It's almost over, I know. One more week of classes. And I don't want to complain too much about the long stretch of super-busy, because many of the reasons for the business are good reasons. Well, not the vast piles of grading, or the brutal cold that knocked each one of us out for about ten days. But the visit from Kevin's parents was good busy, and the AWP conference, and the choosing of house colors, and the LUCES conference yesterday. That last one was particularly fun. (If any of the attendees are stopping by the blog -- hi! Great meeting you all, and I wish I could've stayed longer.)
I was keynote speaker yesterday for LUCES (the Loyola University women of color conference), and it was both fun and a little scary. So many impressive young women! And I'm old enough to be their mother. I was simultaneously so proud of them, and also feeling a little under-ambitious and under-accomplished. At their age, I wasn't double majoring in anything, and I certainly wasn't giving up my valuable lounge-around-dorm-with-boyfriend time to go to conferences that might further my professional goals. I didn't HAVE any professional goals. It was years and years before I even started thinking about professional goals, which is a little bizarre, in retrospect. Did I just think the perfect career would just fall into my lap? Umm...yes. It took me almost decade of temp secretarial jobs to convince me that a fun and rewarding career wasn't just going to appear out of nowhere, and that perhaps I should take a few steps to make one happen. In any case, attending the conference yesterday firmed up my resolve (which okay, was already pretty firm) that I am damn well going to finish at least one book this summer, come hell or high water. I'm a writer, right? That means I have to write things. And hopefully publish them too.
And to that end, here's a little weekend present for you. One of my fantasy stories, a background piece for my YA fantasy novel that several of you expressed an interest in reading, has just been published online at Abyss & Apex. So please, stop by, read. And if you like it, you might consider donating a dollar or two to the magazine. You know I'm a big fan of supporting online magazines. :-)
Would love to know if you're read it, and what you thought!
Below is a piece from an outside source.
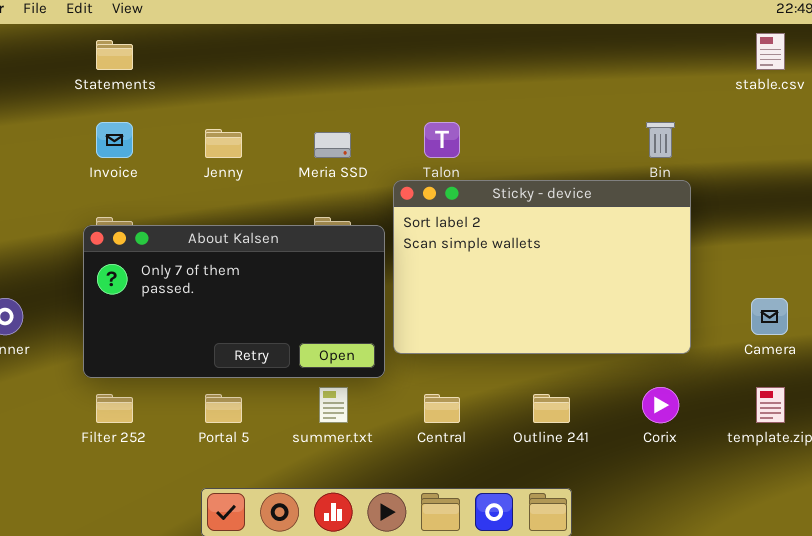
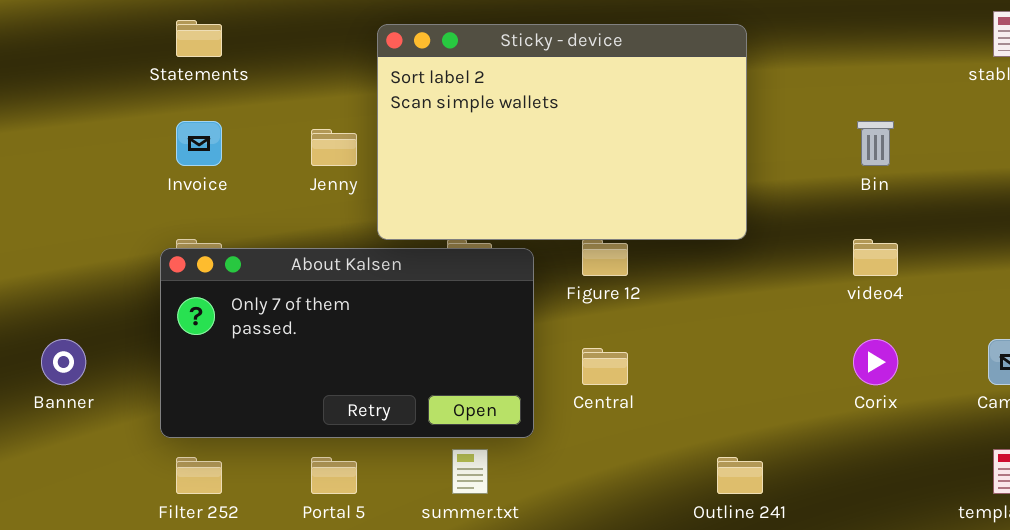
Sticky - device: [393,180,691,354] -> [377,24,747,240], moved
Corix: [642,387,679,423] -> [853,339,898,385], moved
Central: [424,394,460,423] -> [582,348,628,385], moved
Would be super-motivating to get me to actually write the YA fantasy this summer (hint hint). :-) Writers love them some feedback.
Just posted a comment on Facebook ’cause I couldn’t remember which entry here you’d linked to the story from, but now I see it’s this one, so I’ll comment here too:
Good story! I particularly liked the ending, and this line:
“What kind of princess am I, if I can’t even protect my people?”
I also like the mix of magic and (military) technology; I don’t see that often in fantasy. And, of course, the embedding in South Asian cultural stuff.
I definitely think this’ll make a good book; looking forward to reading it.
This story is really wonderful, Mary Anne. I suppose it is not the same YA novel you started several years ago and then stopped? I definitely want to see how this all works out.
I love this story. The chess match and conversation with Ezi’s father, the elephant’s perspective, the natural constraints of political and supernatural powers, and an ending that makes me wish the novel existed already because this feels like a first chapter I could pass around to friends as a gateway drug.
And Madhuri and Ezi as a pair have so much potential!
Glad y’all like it! To be clear, this is definitely not the first chapter of the novel — this is backstory that won’t appear in the actual book, I’m pretty sure. A little bonus peek into the world. The main story is told from the viewpoint of two characters from our world who get pulled into this one.